### [What is being asked]
Omit all pictures, then repeat the listing exactly.

-------- Data provided

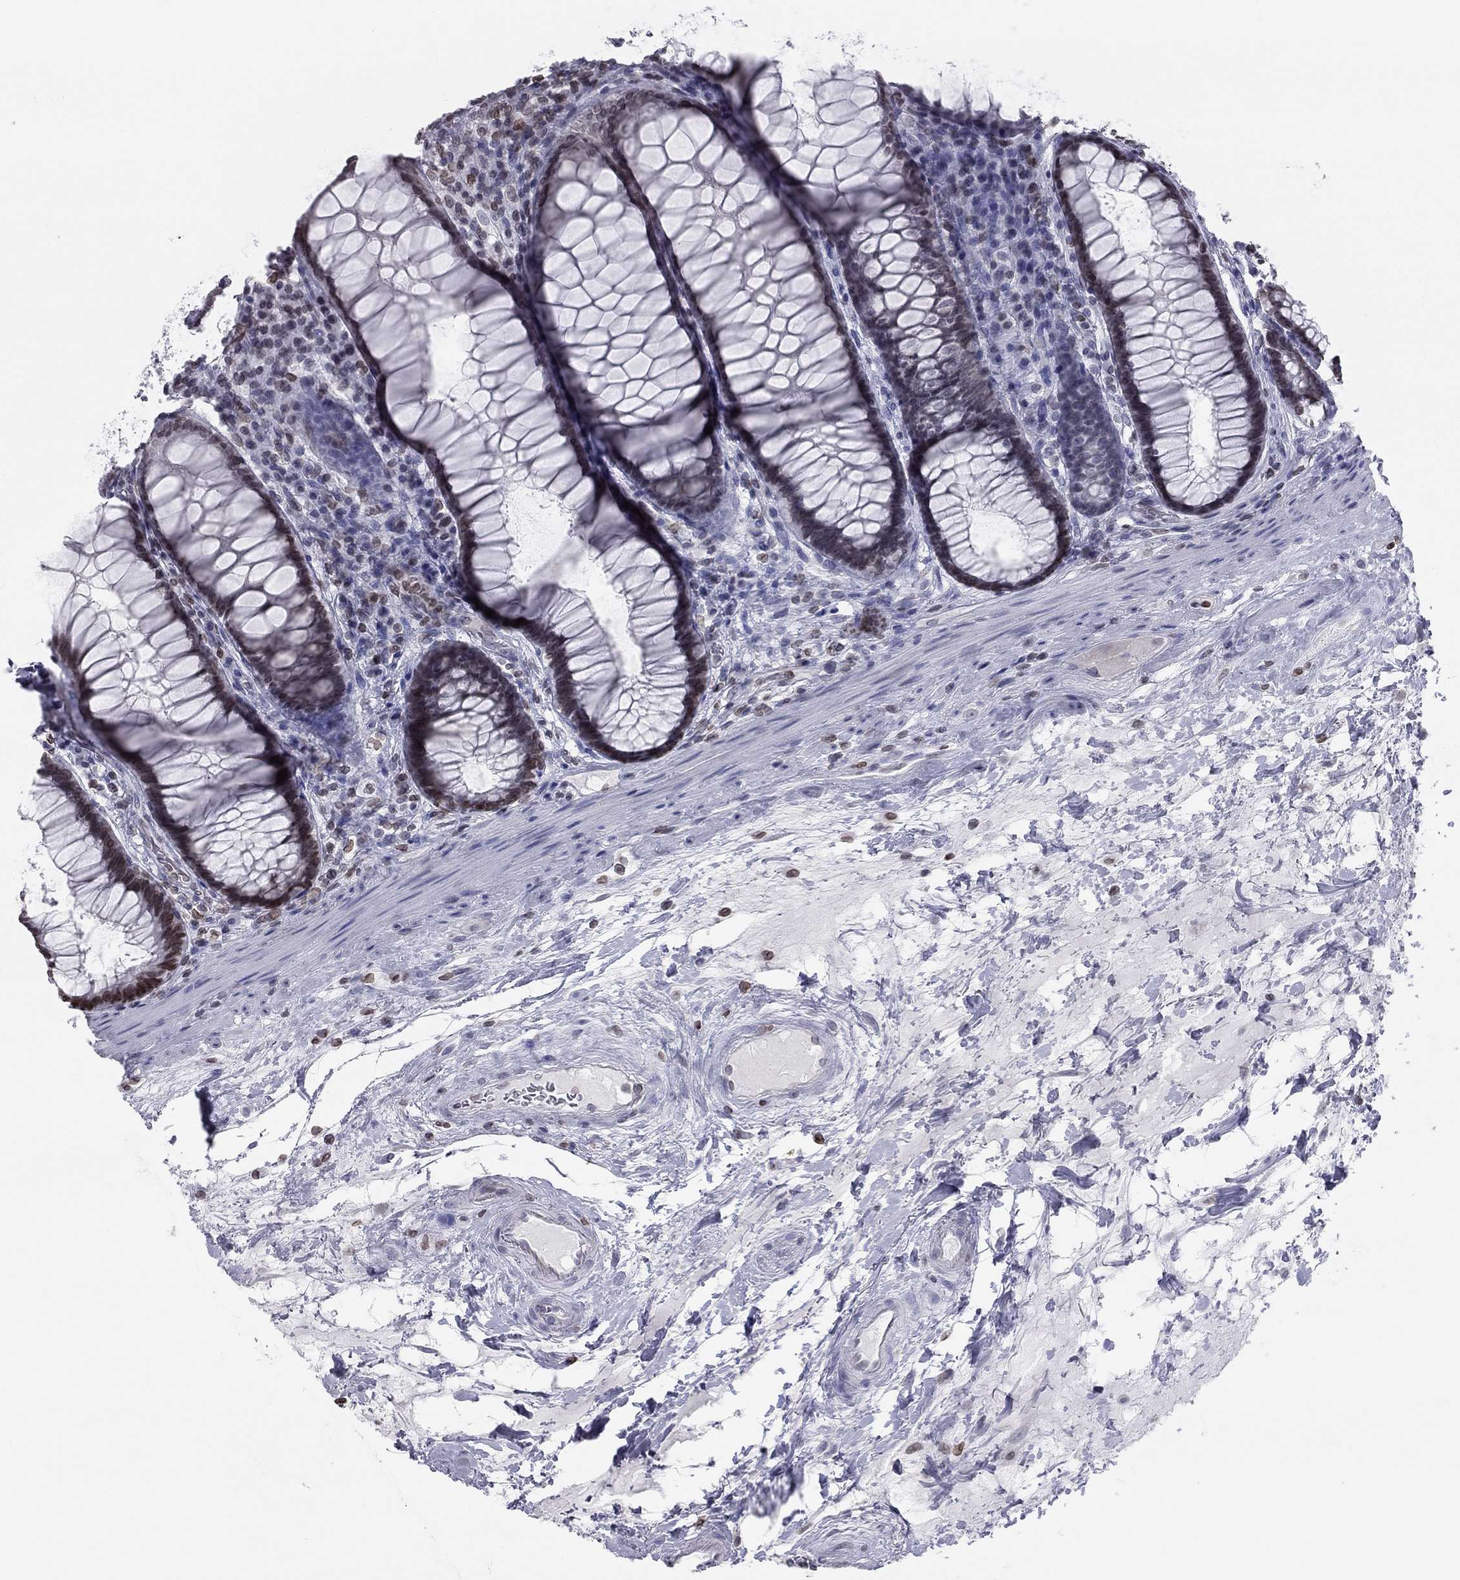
{"staining": {"intensity": "weak", "quantity": ">75%", "location": "cytoplasmic/membranous,nuclear"}, "tissue": "rectum", "cell_type": "Glandular cells", "image_type": "normal", "snomed": [{"axis": "morphology", "description": "Normal tissue, NOS"}, {"axis": "topography", "description": "Rectum"}], "caption": "Immunohistochemistry (IHC) (DAB) staining of unremarkable human rectum displays weak cytoplasmic/membranous,nuclear protein staining in about >75% of glandular cells.", "gene": "ESPL1", "patient": {"sex": "male", "age": 72}}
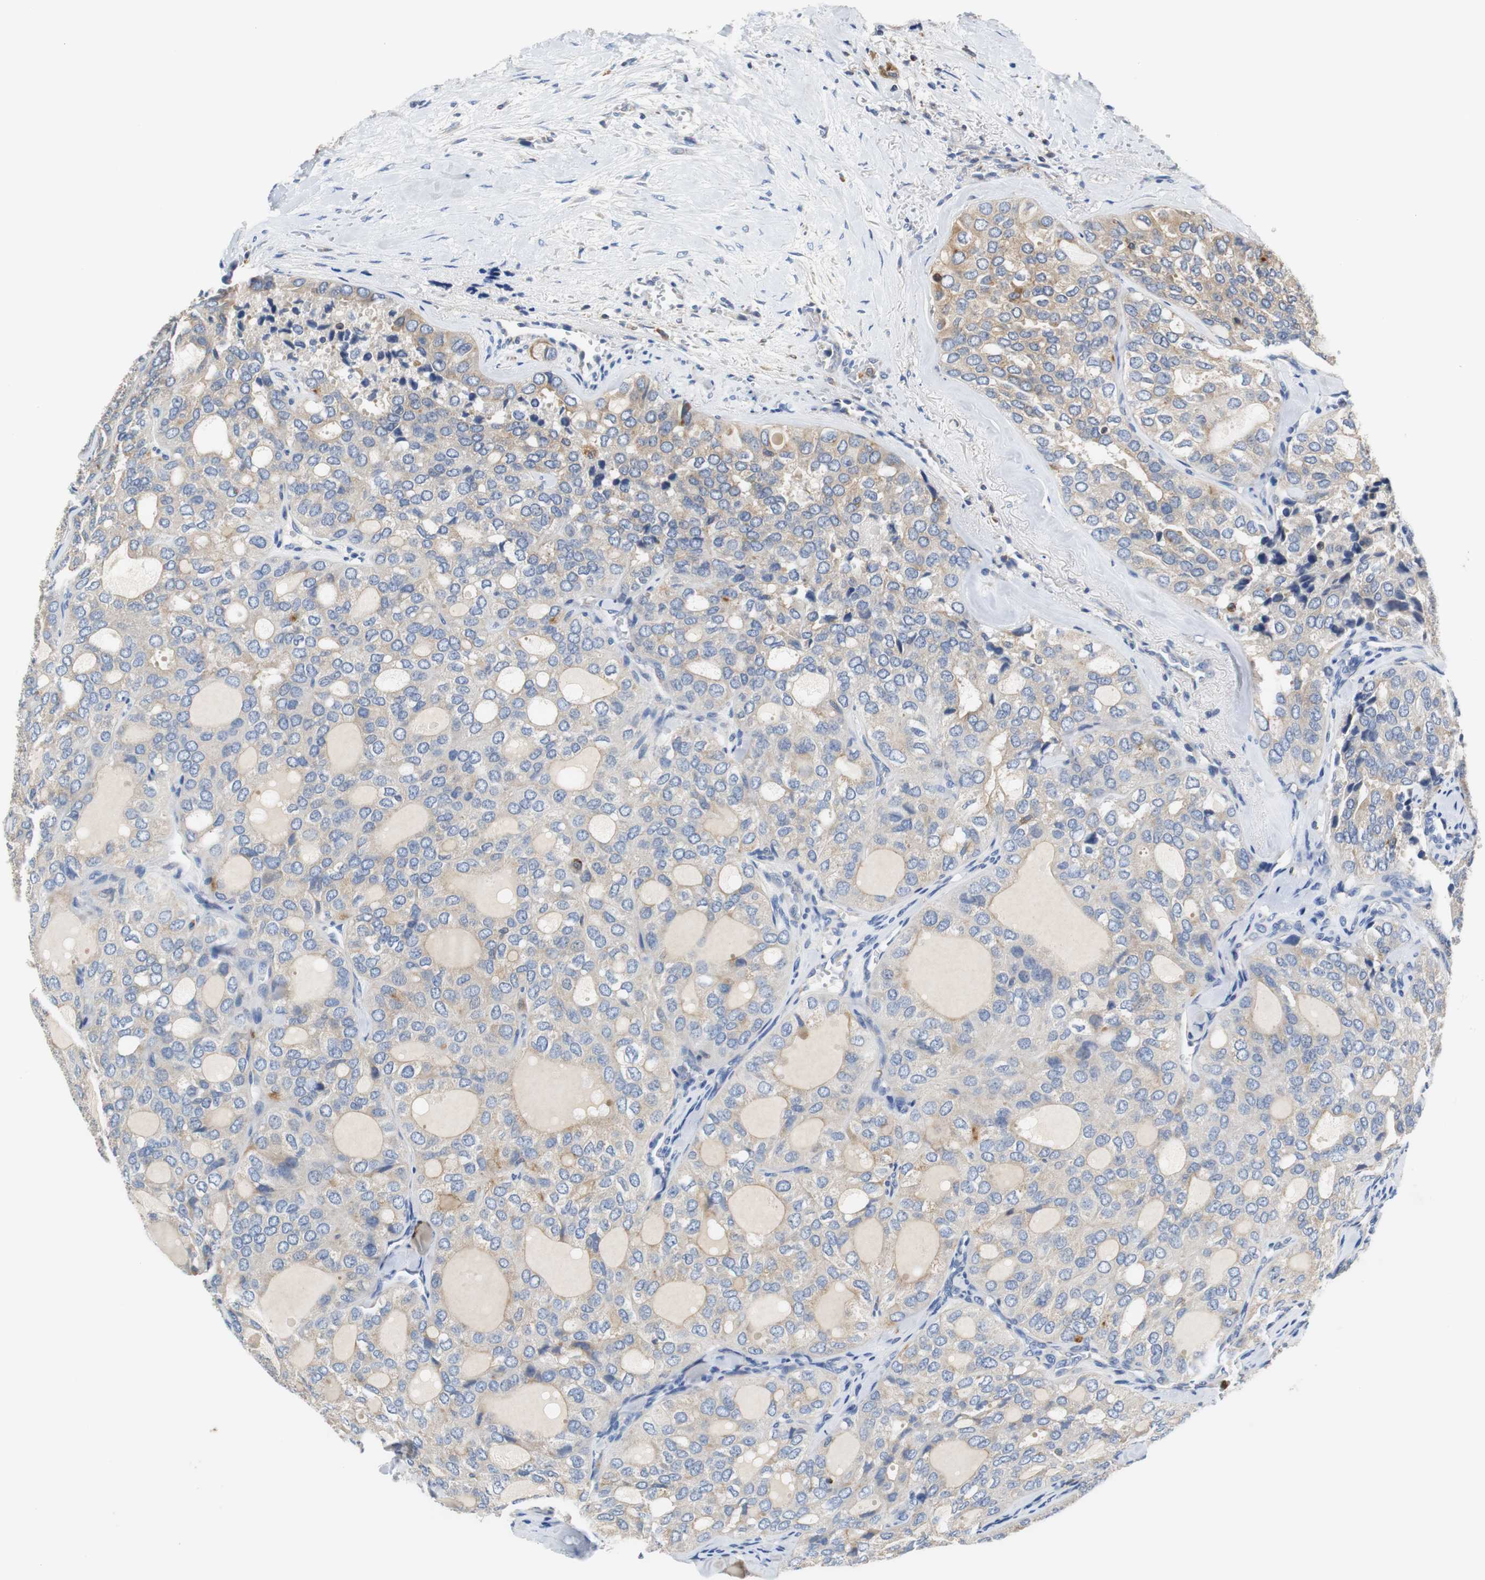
{"staining": {"intensity": "weak", "quantity": "25%-75%", "location": "cytoplasmic/membranous"}, "tissue": "thyroid cancer", "cell_type": "Tumor cells", "image_type": "cancer", "snomed": [{"axis": "morphology", "description": "Follicular adenoma carcinoma, NOS"}, {"axis": "topography", "description": "Thyroid gland"}], "caption": "Brown immunohistochemical staining in human thyroid follicular adenoma carcinoma displays weak cytoplasmic/membranous staining in about 25%-75% of tumor cells.", "gene": "VAMP8", "patient": {"sex": "male", "age": 75}}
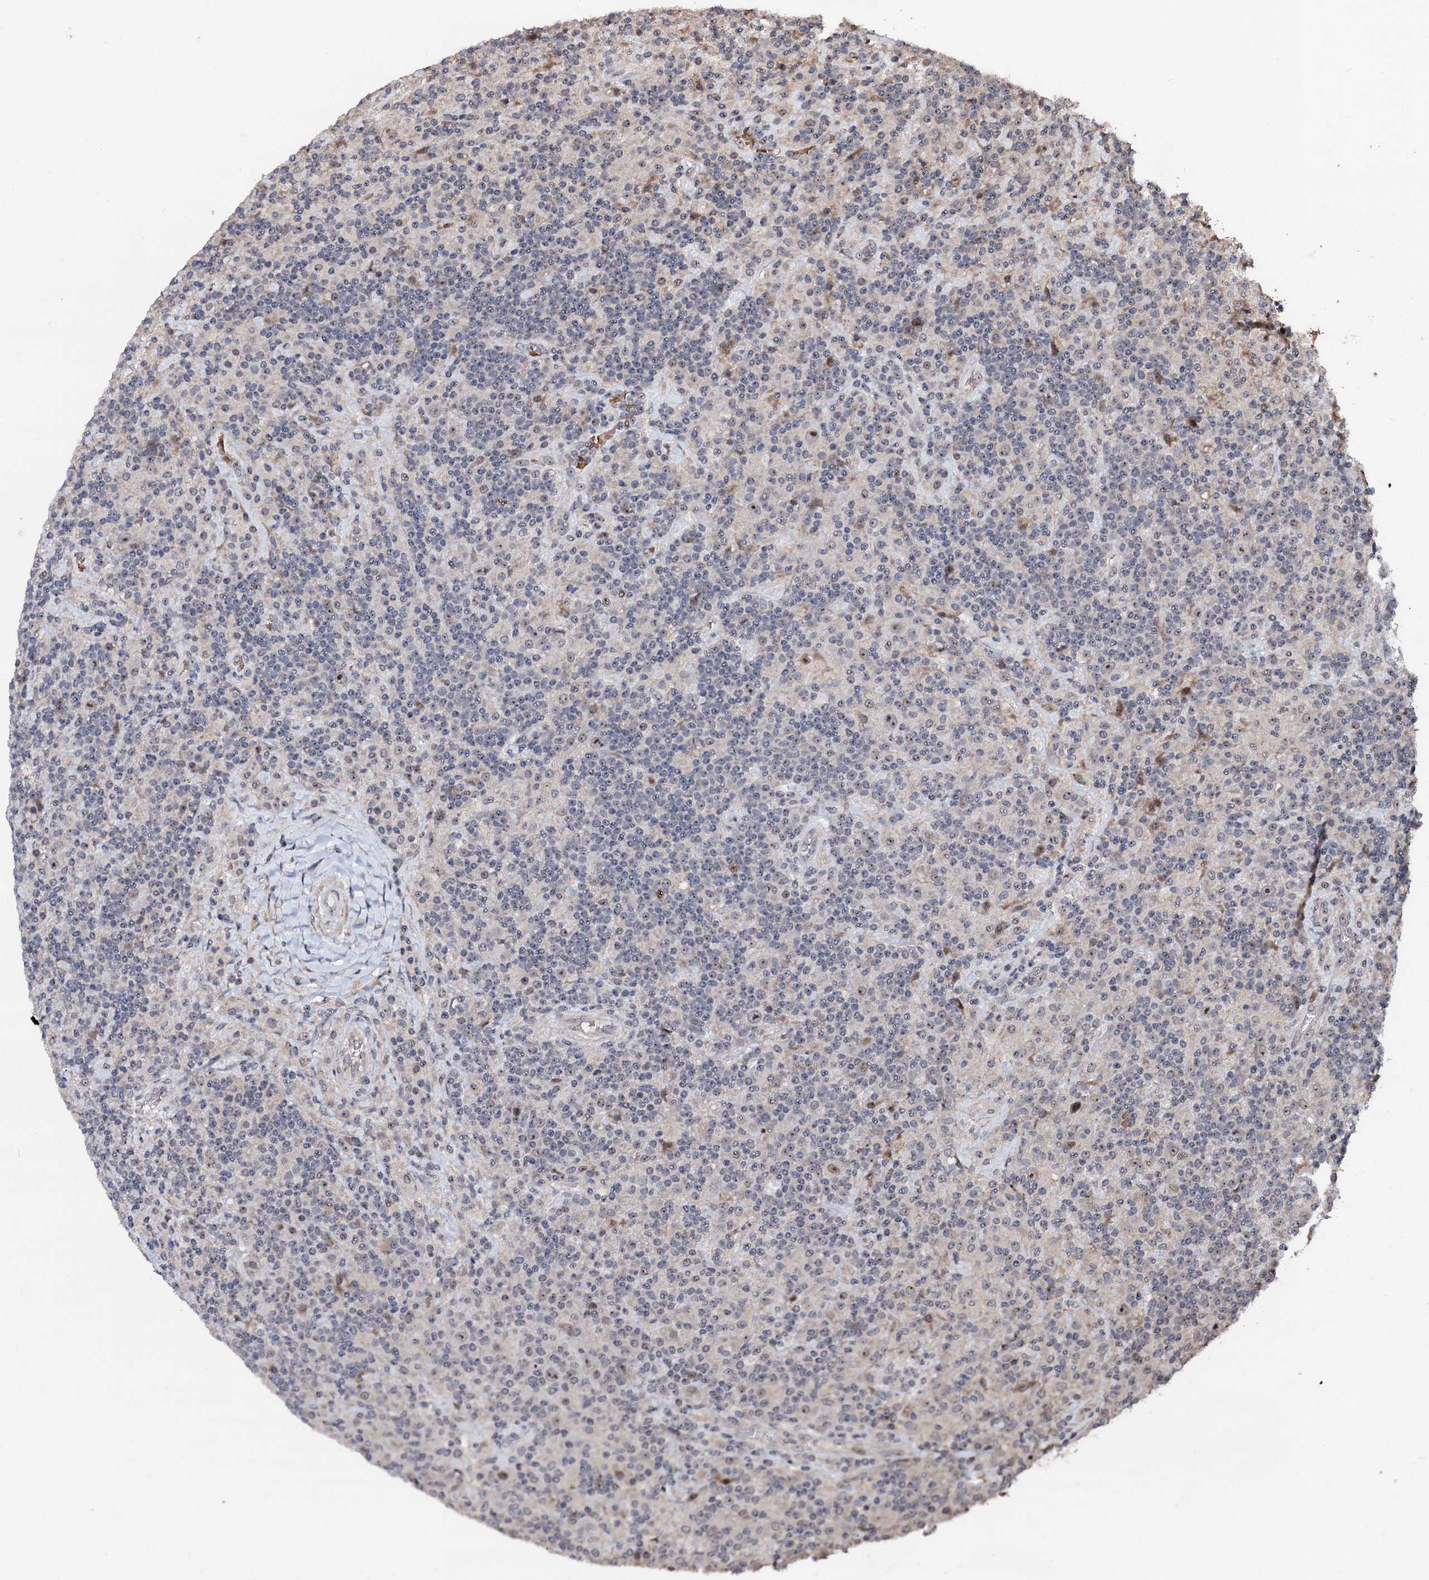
{"staining": {"intensity": "moderate", "quantity": ">75%", "location": "nuclear"}, "tissue": "lymphoma", "cell_type": "Tumor cells", "image_type": "cancer", "snomed": [{"axis": "morphology", "description": "Hodgkin's disease, NOS"}, {"axis": "topography", "description": "Lymph node"}], "caption": "Immunohistochemistry photomicrograph of neoplastic tissue: human Hodgkin's disease stained using IHC displays medium levels of moderate protein expression localized specifically in the nuclear of tumor cells, appearing as a nuclear brown color.", "gene": "SUPT7L", "patient": {"sex": "male", "age": 70}}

----------------

### [Expected answer]
{"staining": {"intensity": "weak", "quantity": ">75%", "location": "cytoplasmic/membranous,nuclear"}, "tissue": "rectum", "cell_type": "Glandular cells", "image_type": "normal", "snomed": [{"axis": "morphology", "description": "Normal tissue, NOS"}, {"axis": "topography", "description": "Rectum"}], "caption": "Immunohistochemistry (IHC) (DAB) staining of unremarkable human rectum displays weak cytoplasmic/membranous,nuclear protein staining in about >75% of glandular cells.", "gene": "ESPL1", "patient": {"sex": "male", "age": 72}}
{"staining": {"intensity": "weak", "quantity": "25%-75%", "location": "cytoplasmic/membranous"}, "tissue": "thyroid cancer", "cell_type": "Tumor cells", "image_type": "cancer", "snomed": [{"axis": "morphology", "description": "Follicular adenoma carcinoma, NOS"}, {"axis": "topography", "description": "Thyroid gland"}], "caption": "Brown immunohistochemical staining in human thyroid follicular adenoma carcinoma displays weak cytoplasmic/membranous staining in about 25%-75% of tumor cells.", "gene": "VAMP8", "patient": {"sex": "male", "age": 75}}
{"staining": {"intensity": "moderate", "quantity": ">75%", "location": "nuclear"}, "tissue": "lymphoma", "cell_type": "Tumor cells", "image_type": "cancer", "snomed": [{"axis": "morphology", "description": "Hodgkin's disease, NOS"}, {"axis": "topography", "description": "Lymph node"}], "caption": "Immunohistochemistry photomicrograph of neoplastic tissue: human Hodgkin's disease stained using IHC displays medium levels of moderate protein expression localized specifically in the nuclear of tumor cells, appearing as a nuclear brown color.", "gene": "SUPT7L", "patient": {"sex": "male", "age": 70}}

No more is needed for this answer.